Johnson is also committed to racial equality, but his commission had a different agenda, or sub-agenda. Some of those around him (particularly Munira Mirza, his head of policy at No 10), are sceptical of claims that structural racism is embedded in the UK, and they were hoping the commission would reshape the argument on this issue.
There was an obvious political agenda here too. Both wings of the Conservative party coalition – middle-class, Telegraph-reading southerners and “Red Wall” working-class northerners – would broadly agree with Johnson on this issue. But for the Labour coalition it is more problematic, because the strongly pro-BLM views of its activist base are not always shared by more socially conservative, working-class Labour voters.
The 264-page report from the commission is out later this morning, but last night the Government Equalities Office sent out a two-page summary. It was not widely distributed (one of the leading specialists covering race did not get a copy), and the press notice seemed intended to provoke a reaction. It said:
The landmark report challenges the view that Britain has failed to make progress in tackling racial inequality, suggesting the well-meaning “idealism” of many young people who claim the country is still institutionally racist is not borne out by the evidence.
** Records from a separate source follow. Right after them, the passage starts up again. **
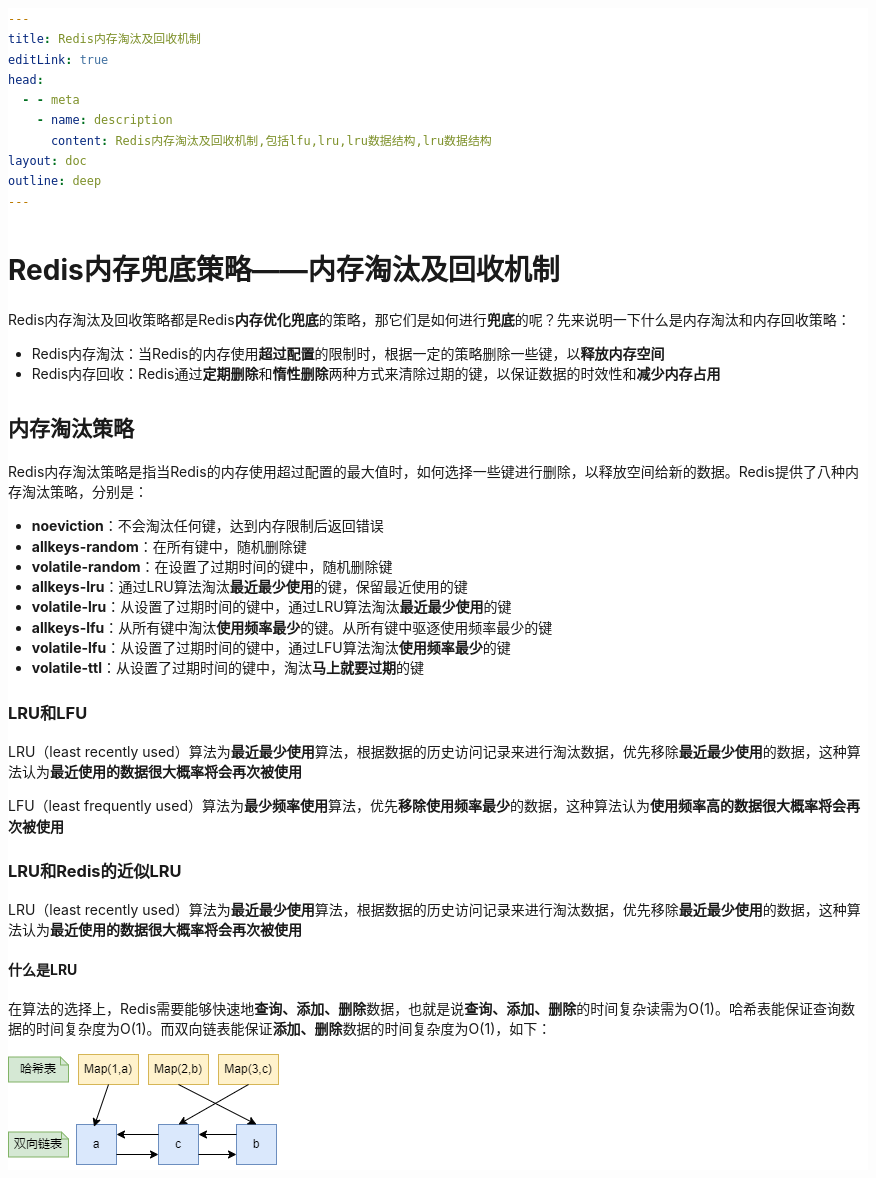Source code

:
 ```yaml
---
title: Redis内存淘汰及回收机制
editLink: true
head:
  - - meta
    - name: description
      content: Redis内存淘汰及回收机制,包括lfu,lru,lru数据结构,lru数据结构
layout: doc
outline: deep
---
```

# Redis内存兜底策略——内存淘汰及回收机制

Redis内存淘汰及回收策略都是Redis**内存优化兜底**的策略，那它们是如何进行**兜底**的呢？先来说明一下什么是内存淘汰和内存回收策略：

- Redis内存淘汰：当Redis的内存使用**超过配置**的限制时，根据一定的策略删除一些键，以**释放内存空间**
- Redis内存回收：Redis通过**定期删除**和**惰性删除**两种方式来清除过期的键，以保证数据的时效性和**减少内存占用**

## 内存淘汰策略

Redis内存淘汰策略是指当Redis的内存使用超过配置的最大值时，如何选择一些键进行删除，以释放空间给新的数据。Redis提供了八种内存淘汰策略，分别是：

- **noeviction**：不会淘汰任何键，达到内存限制后返回错误
- **allkeys-random**：在所有键中，随机删除键
- **volatile-random**：在设置了过期时间的键中，随机删除键
- **allkeys-lru**：通过LRU算法淘汰**最近最少使用**的键，保留最近使用的键
- **volatile-lru**：从设置了过期时间的键中，通过LRU算法淘汰**最近最少使用**的键
- **allkeys-lfu**：从所有键中淘汰**使用频率最少**的键。从所有键中驱逐使用频率最少的键
- **volatile-lfu**：从设置了过期时间的键中，通过LFU算法淘汰**使用频率最少**的键
- **volatile-ttl**：从设置了过期时间的键中，淘汰**马上就要过期**的键

### LRU和LFU

LRU（least recently used）算法为**最近最少使用**算法，根据数据的历史访问记录来进行淘汰数据，优先移除**最近最少使用**的数据，这种算法认为**最近使用的数据很大概率将会再次被使用**

LFU（least frequently used）算法为**最少频率使用**算法，优先**移除使用频率最少**的数据，这种算法认为**使用频率高的数据很大概率将会再次被使用**

### LRU和Redis的近似LRU

LRU（least recently used）算法为**最近最少使用**算法，根据数据的历史访问记录来进行淘汰数据，优先移除**最近最少使用**的数据，这种算法认为**最近使用的数据很大概率将会再次被使用**

#### 什么是LRU

在算法的选择上，Redis需要能够快速地**查询、添加、删除**数据，也就是说**查询、添加、删除**的时间复杂读需为O(1)。哈希表能保证查询数据的时间复杂度为O(1)。而双向链表能保证**添加、删除**数据的时间复杂度为O(1)，如下：

![An image](./img/redis-lru.png)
My colleagues Peter Walker and Aamna Mohdin have written it up here.
It may well be that the full report is more nuanced than the press summary suggests. In an interview on the Today programme, Tony Sewell, the education specialist who chaired the commission, insisted that the report does not deny racism exists. But he said he did not accept that Britain was institutionally racist. He said:
No one in the report is saying racism doesn’t exist. We found anecdotal evidence of this; however, what we did find was the evidence of actual institutional racism, no, that wasn’t there, we didn’t find that in our report.
What we have seen is that the term ‘institutional racism’ is sometimes wrongly applied and it’s been a sort of a catch-all phrase for micro-aggressions or acts of racial abuse but essentially – and also people use it interchangeably, systematic racism, structural racism … just being used wrongly.
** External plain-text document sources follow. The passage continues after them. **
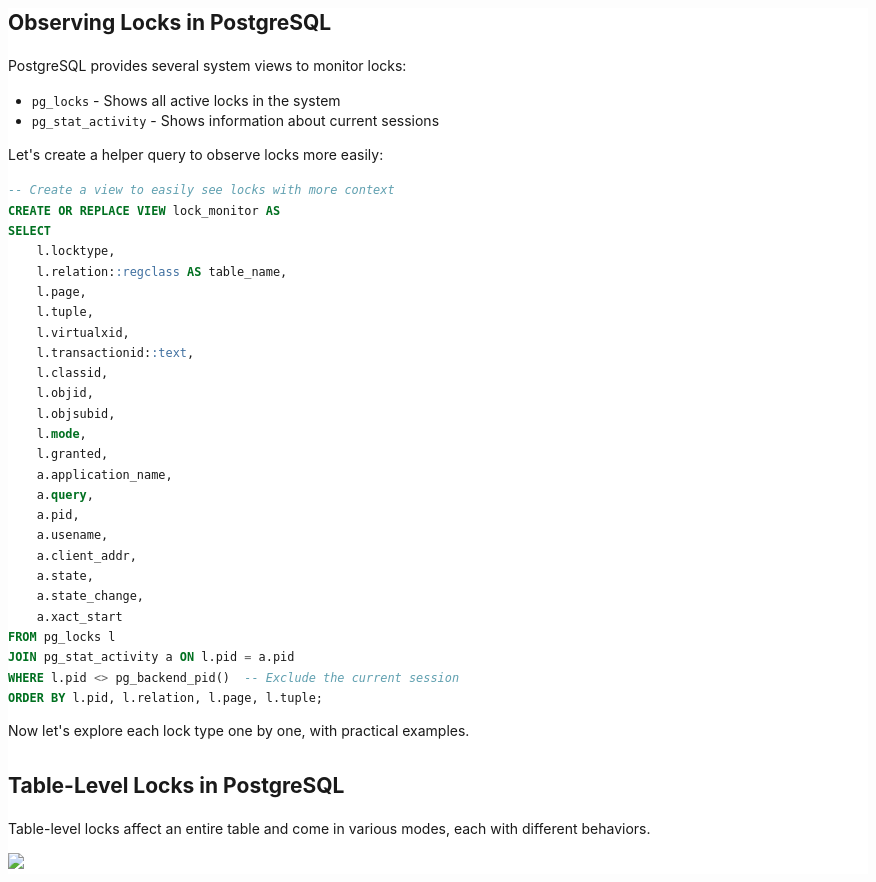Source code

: ## Observing Locks in PostgreSQL

PostgreSQL provides several system views to monitor locks:

- `pg_locks` - Shows all active locks in the system
- `pg_stat_activity` - Shows information about current sessions

Let's create a helper query to observe locks more easily:

```sql
-- Create a view to easily see locks with more context
CREATE OR REPLACE VIEW lock_monitor AS
SELECT 
    l.locktype, 
    l.relation::regclass AS table_name,
    l.page,
    l.tuple,
    l.virtualxid,
    l.transactionid::text,
    l.classid,
    l.objid,
    l.objsubid,
    l.mode,
    l.granted,
    a.application_name,
    a.query,
    a.pid,
    a.usename,
    a.client_addr,
    a.state,
    a.state_change,
    a.xact_start
FROM pg_locks l
JOIN pg_stat_activity a ON l.pid = a.pid
WHERE l.pid <> pg_backend_pid()  -- Exclude the current session
ORDER BY l.pid, l.relation, l.page, l.tuple;
```

Now let's explore each lock type one by one, with practical examples.

## Table-Level Locks in PostgreSQL

Table-level locks affect an entire table and come in various modes, each with different behaviors. 

[![](https://mermaid.ink/img/pako:eNqdU1Fv2jAQ_iuWn-iUVgRKyIxUiWVehxRol6TbNOXFM1ewltjUsTs6xH-vKYUGOkY1P0Q533fffXfnW2CuxoAJruDOguTwUbCJZmUukTszpo3gYsakQZlmsmLcCCX9195rVZmJhvRL_M_I1tq7_o6UAaTuQe9we3U4QRn7WcBpDPdQoFjxX4jOWTkrADX6UUTTFNHvUXyTDr7Skzp3nfH04uJFHkEf6OVg1DsKS2lMowy9Q5-SqyFinCsrTfUc9wJ0UXUSghIwVssKjZlhqMH4nRUaKvSsNv3cTygqXCGH5LbeJncfliU3o6if0a1S1NCrkVZmm3vbqXX-Xl1AraDditwIvjGxonvFwpW8LQR3vt_CTHcqfOssoqvhcJD19t9DHZJAAaz6WwcP6N-Xf-msQ004GkznwK1x2Tf9PTqI_yhpVxP2cAm6ZGLs1nKx4smxmUIJOSbudwy3zBYmx7lcOiizRqUPkmNitAUPa2Un041hZ-4VblZ6c-l28odSdROTBZ5j0jxrrk63HTR9Pwz8zvtmEISBhx8waXf8szDsdkN30Wm1z8-XHv7zxOIvHwGUHF3z?type=png)](https://mermaid.live/edit#pako:eNqdU1Fv2jAQ_iuWn-iUVgRKyIxUiWVehxRol6TbNOXFM1ewltjUsTs6xH-vKYUGOkY1P0Q533fffXfnW2CuxoAJruDOguTwUbCJZmUukTszpo3gYsakQZlmsmLcCCX9195rVZmJhvRL_M_I1tq7_o6UAaTuQe9we3U4QRn7WcBpDPdQoFjxX4jOWTkrADX6UUTTFNHvUXyTDr7Skzp3nfH04uJFHkEf6OVg1DsKS2lMowy9Q5-SqyFinCsrTfUc9wJ0UXUSghIwVssKjZlhqMH4nRUaKvSsNv3cTygqXCGH5LbeJncfliU3o6if0a1S1NCrkVZmm3vbqXX-Xl1AraDditwIvjGxonvFwpW8LQR3vt_CTHcqfOssoqvhcJD19t9DHZJAAaz6WwcP6N-Xf-msQ004GkznwK1x2Tf9PTqI_yhpVxP2cAm6ZGLs1nKx4smxmUIJOSbudwy3zBYmx7lcOiizRqUPkmNitAUPa2Un041hZ-4VblZ6c-l28odSdROTBZ5j0jxrrk63HTR9Pwz8zvtmEISBhx8waXf8szDsdkN30Wm1z8-XHv7zxOIvHwGUHF3z)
In fact what we’ve done is we want to almost protect the term, we want to almost say that, look – what you have do is look at this thing in terms of the evidence, where there is robust assessment and evidence of it, then apply it, deep-seated racism in institutions, yes.
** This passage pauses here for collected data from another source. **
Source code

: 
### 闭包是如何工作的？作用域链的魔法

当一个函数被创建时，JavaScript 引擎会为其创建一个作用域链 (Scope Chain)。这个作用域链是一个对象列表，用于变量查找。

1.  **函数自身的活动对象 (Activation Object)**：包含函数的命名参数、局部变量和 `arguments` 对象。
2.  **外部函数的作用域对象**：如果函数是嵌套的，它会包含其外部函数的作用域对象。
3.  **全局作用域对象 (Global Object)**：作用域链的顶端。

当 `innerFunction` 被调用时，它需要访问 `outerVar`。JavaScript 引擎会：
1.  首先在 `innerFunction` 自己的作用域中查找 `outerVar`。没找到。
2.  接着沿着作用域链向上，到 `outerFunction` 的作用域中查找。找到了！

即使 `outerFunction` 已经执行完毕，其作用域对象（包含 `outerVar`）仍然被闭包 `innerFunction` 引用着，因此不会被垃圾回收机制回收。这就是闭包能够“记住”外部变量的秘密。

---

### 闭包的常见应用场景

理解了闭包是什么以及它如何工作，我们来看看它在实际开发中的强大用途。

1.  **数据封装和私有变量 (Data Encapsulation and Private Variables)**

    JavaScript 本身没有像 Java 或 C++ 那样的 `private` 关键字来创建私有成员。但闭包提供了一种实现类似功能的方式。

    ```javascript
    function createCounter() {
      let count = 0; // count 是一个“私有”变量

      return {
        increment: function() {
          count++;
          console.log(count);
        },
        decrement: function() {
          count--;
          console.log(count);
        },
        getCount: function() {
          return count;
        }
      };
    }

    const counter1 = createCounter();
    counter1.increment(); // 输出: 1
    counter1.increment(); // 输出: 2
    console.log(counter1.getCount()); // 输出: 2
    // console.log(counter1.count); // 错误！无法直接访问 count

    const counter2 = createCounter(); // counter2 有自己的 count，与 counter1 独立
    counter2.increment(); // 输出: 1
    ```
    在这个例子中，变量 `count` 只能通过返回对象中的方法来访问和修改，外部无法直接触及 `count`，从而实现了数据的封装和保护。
Here is the agenda for the day.
11am: The Green party holds a local election campaign launch in London.
11.30am: The government publishes the report from the Commission on Race and Ethnic Disparities.
12pm: Lisa Nandy, the shadow foreign secretary, delivers what is being billed as a major speech on foreign policy.
1.30pm: Anas Sarwar, the Scottish Labour leader, holds a press briefing.
Politics Live has been mostly about Covid for the last year and I will be covering UK coronavirus developments today, as well as non-coronavirus Westminster politics. For global coronavirus news, do read our global live blog.